**AIM OF THE EXERCISE**. Drop every picture. Return the rest of the entries exactly.

INFORMATION SHOWN section start

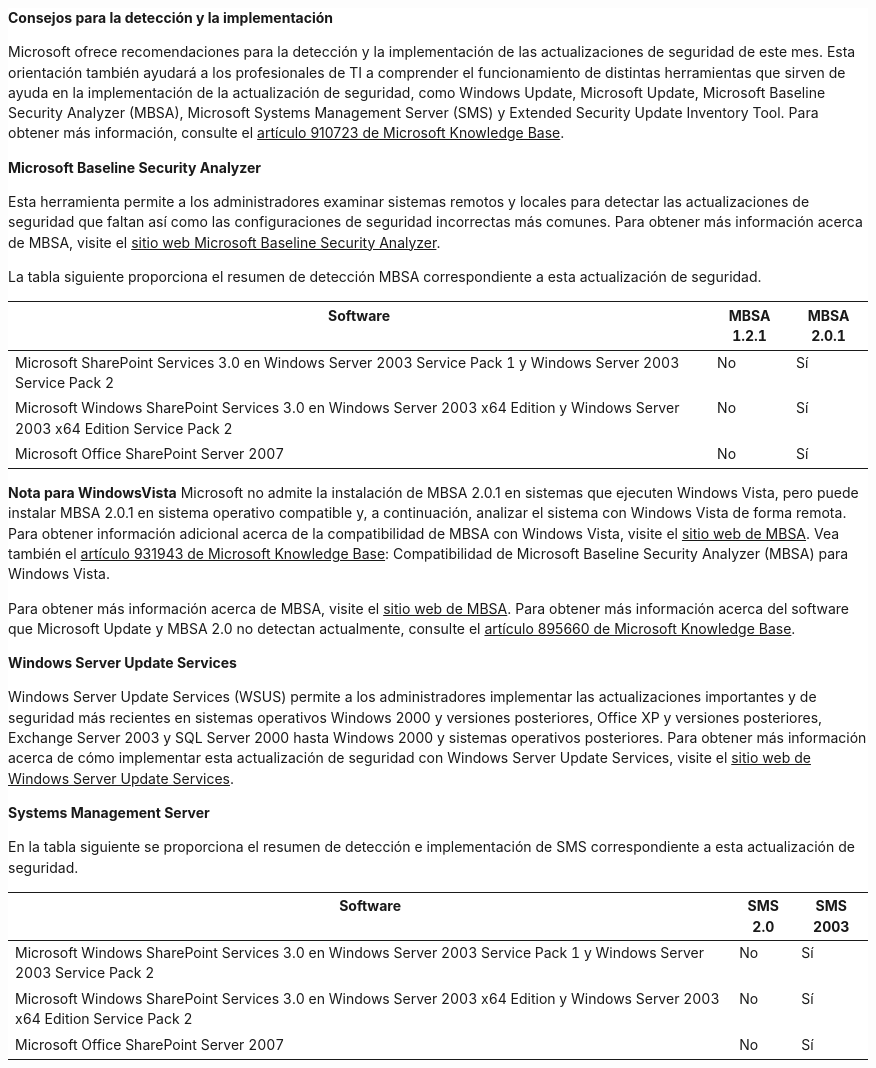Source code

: **Consejos para la detección y la implementación**

Microsoft ofrece recomendaciones para la detección y la implementación de las actualizaciones de seguridad de este mes. Esta orientación también ayudará a los profesionales de TI a comprender el funcionamiento de distintas herramientas que sirven de ayuda en la implementación de la actualización de seguridad, como Windows Update, Microsoft Update, Microsoft Baseline Security Analyzer (MBSA), Microsoft Systems Management Server (SMS) y Extended Security Update Inventory Tool. Para obtener más información, consulte el [artículo 910723 de Microsoft Knowledge Base](http://support.microsoft.com/kb/910723).

**Microsoft Baseline Security Analyzer**

Esta herramienta permite a los administradores examinar sistemas remotos y locales para detectar las actualizaciones de seguridad que faltan así como las configuraciones de seguridad incorrectas más comunes. Para obtener más información acerca de MBSA, visite el [sitio web Microsoft Baseline Security Analyzer](http://www.microsoft.com/spain/technet/seguridad/herramientas/mbsa.mspx).

La tabla siguiente proporciona el resumen de detección MBSA correspondiente a esta actualización de seguridad.

| Software                                                                                                                      | MBSA 1.2.1 | MBSA 2.0.1 |
|-------------------------------------------------------------------------------------------------------------------------------|------------|------------|
| Microsoft SharePoint Services 3.0 en Windows Server 2003 Service Pack 1 y Windows Server 2003 Service Pack 2                  | No         | Sí         |
| Microsoft Windows SharePoint Services 3.0 en Windows Server 2003 x64 Edition y Windows Server 2003 x64 Edition Service Pack 2 | No         | Sí         |
| Microsoft Office SharePoint Server 2007                                                                                       | No         | Sí         |

**Nota para WindowsVista** Microsoft no admite la instalación de MBSA 2.0.1 en sistemas que ejecuten Windows Vista, pero puede instalar MBSA 2.0.1 en sistema operativo compatible y, a continuación, analizar el sistema con Windows Vista de forma remota. Para obtener información adicional acerca de la compatibilidad de MBSA con Windows Vista, visite el [sitio web de MBSA](http://www.microsoft.com/spain/technet/seguridad/herramientas/mbsa.mspx). Vea también el [artículo 931943 de Microsoft Knowledge Base](http://support.microsoft.com/kb/931943): Compatibilidad de Microsoft Baseline Security Analyzer (MBSA) para Windows Vista.

Para obtener más información acerca de MBSA, visite el [sitio web de MBSA](http://www.microsoft.com/spain/technet/seguridad/herramientas/mbsa.mspx). Para obtener más información acerca del software que Microsoft Update y MBSA 2.0 no detectan actualmente, consulte el [artículo 895660 de Microsoft Knowledge Base](http://support.microsoft.com/kb/895660).

**Windows Server Update Services**

Windows Server Update Services (WSUS) permite a los administradores implementar las actualizaciones importantes y de seguridad más recientes en sistemas operativos Windows 2000 y versiones posteriores, Office XP y versiones posteriores, Exchange Server 2003 y SQL Server 2000 hasta Windows 2000 y sistemas operativos posteriores. Para obtener más información acerca de cómo implementar esta actualización de seguridad con Windows Server Update Services, visite el [sitio web de Windows Server Update Services](http://www.microsoft.com/spain/technet/seguridad/herramientas/wsus.mspx).

**Systems Management Server**

En la tabla siguiente se proporciona el resumen de detección e implementación de SMS correspondiente a esta actualización de seguridad.

| Software                                                                                                                      | SMS 2.0 | SMS 2003 |
|-------------------------------------------------------------------------------------------------------------------------------|---------|----------|
| Microsoft Windows SharePoint Services 3.0 en Windows Server 2003 Service Pack 1 y Windows Server 2003 Service Pack 2          | No      | Sí       |
| Microsoft Windows SharePoint Services 3.0 en Windows Server 2003 x64 Edition y Windows Server 2003 x64 Edition Service Pack 2 | No      | Sí       |
| Microsoft Office SharePoint Server 2007                                                                                       | No      | Sí       |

INFORMATION SHOWN section end

**YOUR RESPONSE**.
Source code

: **Consejos para la detección y la implementación**

Microsoft ofrece recomendaciones para la detección y la implementación de las actualizaciones de seguridad de este mes. Esta orientación también ayudará a los profesionales de TI a comprender el funcionamiento de distintas herramientas que sirven de ayuda en la implementación de la actualización de seguridad, como Windows Update, Microsoft Update, Microsoft Baseline Security Analyzer (MBSA), Microsoft Systems Management Server (SMS) y Extended Security Update Inventory Tool. Para obtener más información, consulte el [artículo 910723 de Microsoft Knowledge Base](http://support.microsoft.com/kb/910723).

**Microsoft Baseline Security Analyzer**

Esta herramienta permite a los administradores examinar sistemas remotos y locales para detectar las actualizaciones de seguridad que faltan así como las configuraciones de seguridad incorrectas más comunes. Para obtener más información acerca de MBSA, visite el [sitio web Microsoft Baseline Security Analyzer](http://www.microsoft.com/spain/technet/seguridad/herramientas/mbsa.mspx).

La tabla siguiente proporciona el resumen de detección MBSA correspondiente a esta actualización de seguridad.

| Software                                                                                                                      | MBSA 1.2.1 | MBSA 2.0.1 |
|-------------------------------------------------------------------------------------------------------------------------------|------------|------------|
| Microsoft SharePoint Services 3.0 en Windows Server 2003 Service Pack 1 y Windows Server 2003 Service Pack 2                  | No         | Sí         |
| Microsoft Windows SharePoint Services 3.0 en Windows Server 2003 x64 Edition y Windows Server 2003 x64 Edition Service Pack 2 | No         | Sí         |
| Microsoft Office SharePoint Server 2007                                                                                       | No         | Sí         |

**Nota para WindowsVista** Microsoft no admite la instalación de MBSA 2.0.1 en sistemas que ejecuten Windows Vista, pero puede instalar MBSA 2.0.1 en sistema operativo compatible y, a continuación, analizar el sistema con Windows Vista de forma remota. Para obtener información adicional acerca de la compatibilidad de MBSA con Windows Vista, visite el [sitio web de MBSA](http://www.microsoft.com/spain/technet/seguridad/herramientas/mbsa.mspx). Vea también el [artículo 931943 de Microsoft Knowledge Base](http://support.microsoft.com/kb/931943): Compatibilidad de Microsoft Baseline Security Analyzer (MBSA) para Windows Vista.

Para obtener más información acerca de MBSA, visite el [sitio web de MBSA](http://www.microsoft.com/spain/technet/seguridad/herramientas/mbsa.mspx). Para obtener más información acerca del software que Microsoft Update y MBSA 2.0 no detectan actualmente, consulte el [artículo 895660 de Microsoft Knowledge Base](http://support.microsoft.com/kb/895660).

**Windows Server Update Services**

Windows Server Update Services (WSUS) permite a los administradores implementar las actualizaciones importantes y de seguridad más recientes en sistemas operativos Windows 2000 y versiones posteriores, Office XP y versiones posteriores, Exchange Server 2003 y SQL Server 2000 hasta Windows 2000 y sistemas operativos posteriores. Para obtener más información acerca de cómo implementar esta actualización de seguridad con Windows Server Update Services, visite el [sitio web de Windows Server Update Services](http://www.microsoft.com/spain/technet/seguridad/herramientas/wsus.mspx).

**Systems Management Server**

En la tabla siguiente se proporciona el resumen de detección e implementación de SMS correspondiente a esta actualización de seguridad.

| Software                                                                                                                      | SMS 2.0 | SMS 2003 |
|-------------------------------------------------------------------------------------------------------------------------------|---------|----------|
| Microsoft Windows SharePoint Services 3.0 en Windows Server 2003 Service Pack 1 y Windows Server 2003 Service Pack 2          | No      | Sí       |
| Microsoft Windows SharePoint Services 3.0 en Windows Server 2003 x64 Edition y Windows Server 2003 x64 Edition Service Pack 2 | No      | Sí       |
| Microsoft Office SharePoint Server 2007                                                                                       | No      | Sí       |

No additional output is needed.